= Exercise materials =
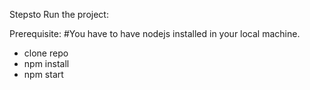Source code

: Stepsto Run the project:

Prerequisite:
#You have to have nodejs installed in your local machine.


- clone repo
- npm install
- npm start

= Task to complete =
No image belongs in the copy. Transcribe the full listing verbatim.

= Solution to this task =
Source code

: Stepsto Run the project:

Prerequisite:
#You have to have nodejs installed in your local machine.


- clone repo
- npm install
- npm start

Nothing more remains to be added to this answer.